At their inception, the Dusters moved their base of operations frequently, finally settling on a house on Hudson Street, just below Horatio, later the site of the Open Door Mission. More interested in partying than pillaging, the Dusters installed a piano and they danced the nights away, in a cocaine induced stupor, with the prostitutes who prowled the West Side piers a few short blocks away. This annoyed the neighboring homeowners and business owners to no end, but all were afraid to make a complaint to the police, because the Dusters had the reputation of seeking revenge in a hot moment on anyone who would rat.

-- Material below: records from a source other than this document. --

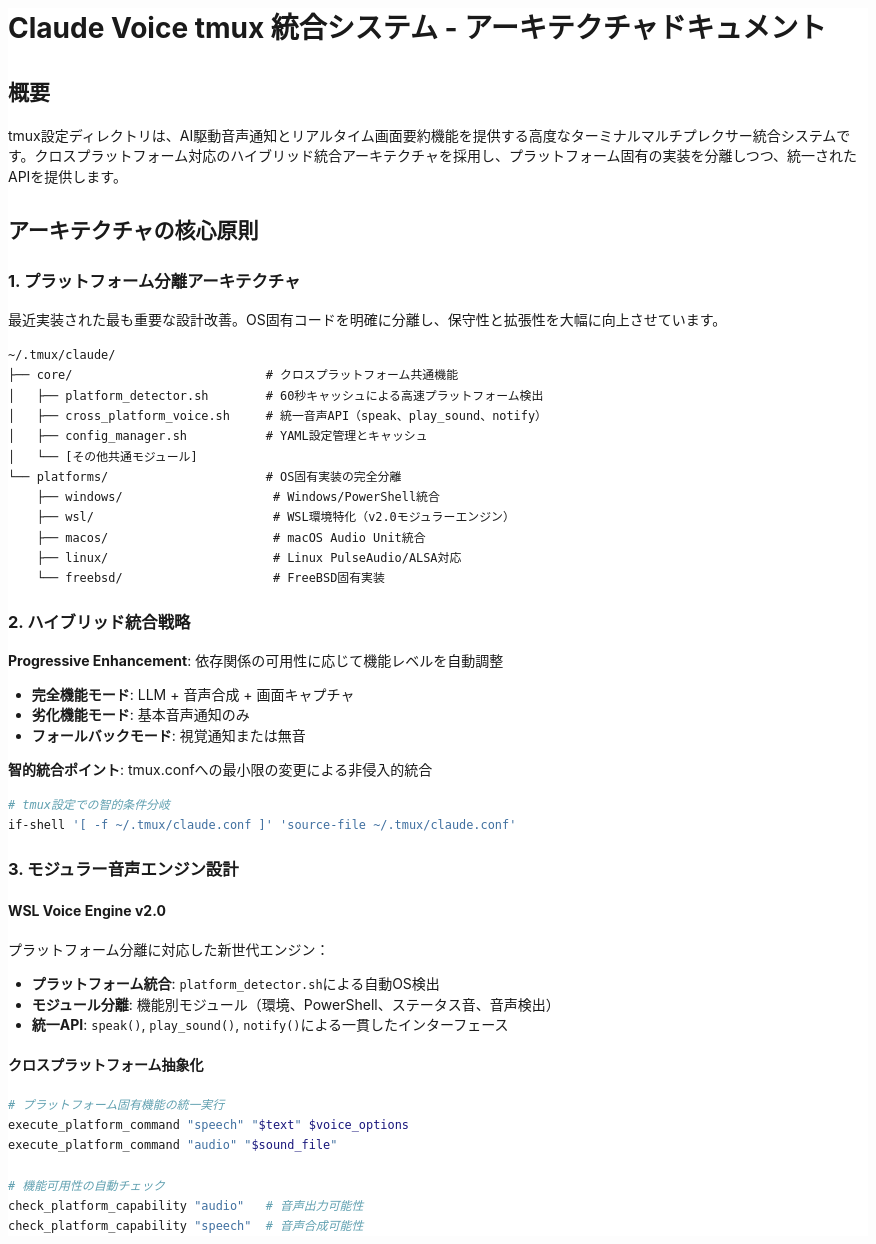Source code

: # Claude Voice tmux 統合システム - アーキテクチャドキュメント

## 概要

tmux設定ディレクトリは、AI駆動音声通知とリアルタイム画面要約機能を提供する高度なターミナルマルチプレクサー統合システムです。クロスプラットフォーム対応のハイブリッド統合アーキテクチャを採用し、プラットフォーム固有の実装を分離しつつ、統一されたAPIを提供します。

## アーキテクチャの核心原則

### 1. プラットフォーム分離アーキテクチャ

最近実装された最も重要な設計改善。OS固有コードを明確に分離し、保守性と拡張性を大幅に向上させています。

```
~/.tmux/claude/
├── core/                           # クロスプラットフォーム共通機能
│   ├── platform_detector.sh        # 60秒キャッシュによる高速プラットフォーム検出
│   ├── cross_platform_voice.sh     # 統一音声API（speak、play_sound、notify）
│   ├── config_manager.sh           # YAML設定管理とキャッシュ
│   └── [その他共通モジュール]
└── platforms/                      # OS固有実装の完全分離
    ├── windows/                     # Windows/PowerShell統合
    ├── wsl/                         # WSL環境特化（v2.0モジュラーエンジン）
    ├── macos/                       # macOS Audio Unit統合
    ├── linux/                       # Linux PulseAudio/ALSA対応
    └── freebsd/                     # FreeBSD固有実装
```

### 2. ハイブリッド統合戦略

**Progressive Enhancement**: 依存関係の可用性に応じて機能レベルを自動調整
- **完全機能モード**: LLM + 音声合成 + 画面キャプチャ
- **劣化機能モード**: 基本音声通知のみ
- **フォールバックモード**: 視覚通知または無音

**智的統合ポイント**: tmux.confへの最小限の変更による非侵入的統合
```bash
# tmux設定での智的条件分岐
if-shell '[ -f ~/.tmux/claude.conf ]' 'source-file ~/.tmux/claude.conf'
```

### 3. モジュラー音声エンジン設計

#### WSL Voice Engine v2.0
プラットフォーム分離に対応した新世代エンジン：
- **プラットフォーム統合**: `platform_detector.sh`による自動OS検出
- **モジュール分離**: 機能別モジュール（環境、PowerShell、ステータス音、音声検出）
- **統一API**: `speak()`, `play_sound()`, `notify()`による一貫したインターフェース

#### クロスプラットフォーム抽象化
```bash
# プラットフォーム固有機能の統一実行
execute_platform_command "speech" "$text" $voice_options
execute_platform_command "audio" "$sound_file"

# 機能可用性の自動チェック
check_platform_capability "audio"   # 音声出力可能性
check_platform_capability "speech"  # 音声合成可能性
```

After a night of carousing, the Dusters were known to parade in the streets, boozed out and hopped-up on coke, looking to cause mayhem on anyone, or anything in their path.

One night, the Dusters asked a local saloon keeper to provide them with a few kegs of beer for a party, on the arm, of course, meaning they did not expect to actually pay the man money for his stock. The saloon keeper refused and the Dusters descended up his establishment, wrecking the joint and carrying away every ounce of booze on the premises. The saloon keeper ran to his friend Patrolman Dennis Sullivan. Patrolman Sullivan decided to declare war on the Dusters. He rounded up ten of them, including their leader Red Farrell, and arrested them for vagrancy.

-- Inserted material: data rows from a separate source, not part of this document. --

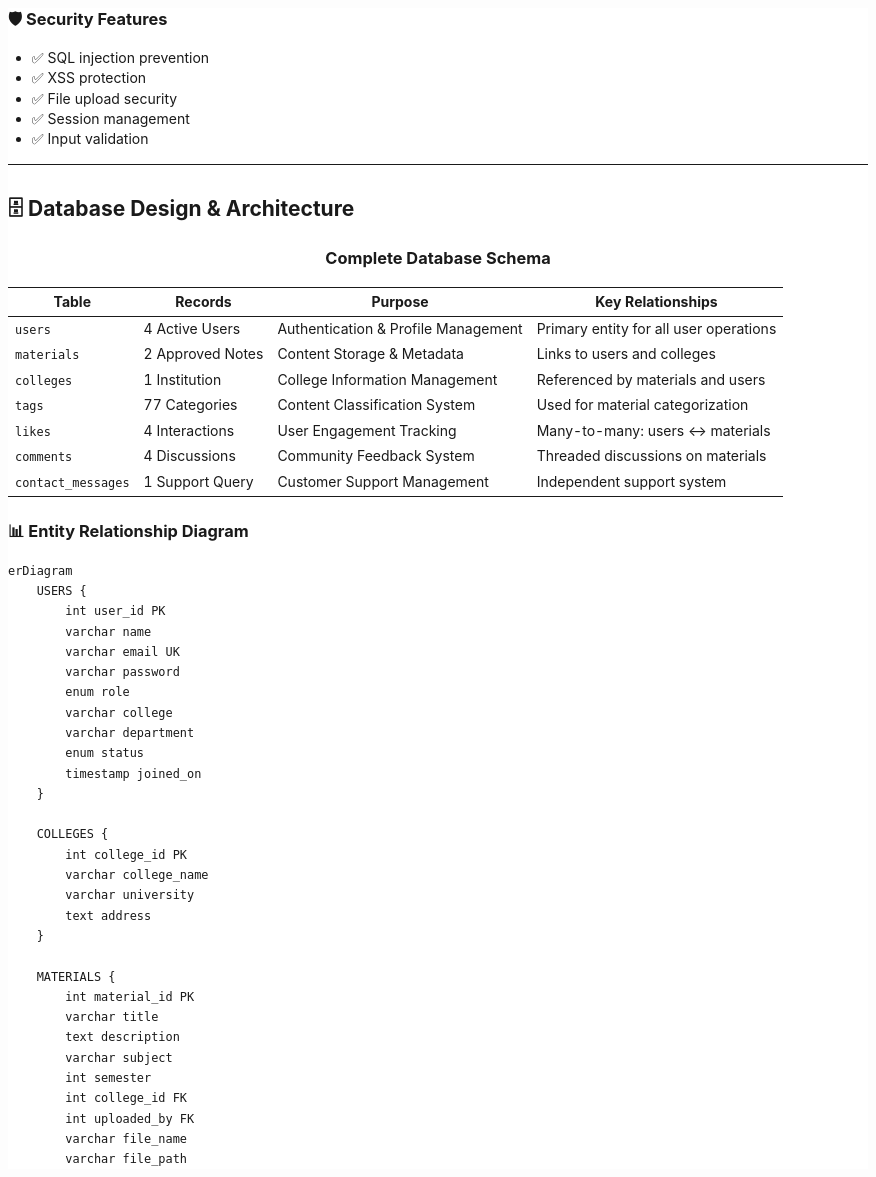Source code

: ### 🛡️ Security Features
- ✅ SQL injection prevention
- ✅ XSS protection
- ✅ File upload security
- ✅ Session management
- ✅ Input validation

---

## 🗄️ Database Design & Architecture

<div align="center">

### Complete Database Schema
| Table | Records | Purpose | Key Relationships |
|-------|---------|---------|------------------|
| `users` | 4 Active Users | Authentication & Profile Management | Primary entity for all user operations |
| `materials` | 2 Approved Notes | Content Storage & Metadata | Links to users and colleges |
| `colleges` | 1 Institution | College Information Management | Referenced by materials and users |
| `tags` | 77 Categories | Content Classification System | Used for material categorization |
| `likes` | 4 Interactions | User Engagement Tracking | Many-to-many: users ↔ materials |
| `comments` | 4 Discussions | Community Feedback System | Threaded discussions on materials |
| `contact_messages` | 1 Support Query | Customer Support Management | Independent support system |

</div>

### 📊 Entity Relationship Diagram

```mermaid
erDiagram
    USERS {
        int user_id PK
        varchar name
        varchar email UK
        varchar password
        enum role
        varchar college
        varchar department
        enum status
        timestamp joined_on
    }
    
    COLLEGES {
        int college_id PK
        varchar college_name
        varchar university
        text address
    }
    
    MATERIALS {
        int material_id PK
        varchar title
        text description
        varchar subject
        int semester
        int college_id FK
        int uploaded_by FK
        varchar file_name
        varchar file_path
```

The Dusters decided to retaliate, and with the blessing of a Greenwich Village politician, who used the Dusters for intimidation on Election Day, they ambushed Patrolmen Sullivan as he was about to arrest one of the Dusters on a robbery charge. They attacked him from behind and stole his jacket, gun and shield, while beating him with stones and blackjacks. As many as twenty Dusters took turns kicking and punching the distressed policeman after he was down. When Patrolman Sullivan was finally unconscious, four Dusters rolled him onto his back and ground their heels into his face, causing permanent scars. Patrolman Sullivan was finally taken to the hospital, where he stayed, recuperating for over a month.

The Gophers Street Gang congratulated the Dusters on their cop-beating accomplishment, and Gopher leader, “One Lung” Curran, felt moved enough to write a poem, praising their actions. The poem read:

Says Dinny “Here’s me only chance
To gain meself a name;
I’ll clean up the Hudson Dusters,
and reach the hall of fame.”
He lost his stick and cannon,
and his shield they took away.
It was then he remembered,
Every dog had his day.

The Dusters loved this poem so much, they printed up hundreds of copies and distributed them on the streets of Greenwich Village, even dropping one off at the Charles Street Station House, where Patrolman Sullivan was assigned.

By 1916, The Dusters had dissipated, as most of their gang members were either coke addicts, dead, or locked up in jail. Another Greenwich Village gang, the Marginals, led by Tanner Smith, took over the Duster’s rackets, and they controlled the Village until Tanner was killed by Chicky Lewis, inside the Marginal Club on Eighth Avenue, on July 29, 1919. For all practical purposes, that was the end of street gang presence on the Lower West Side.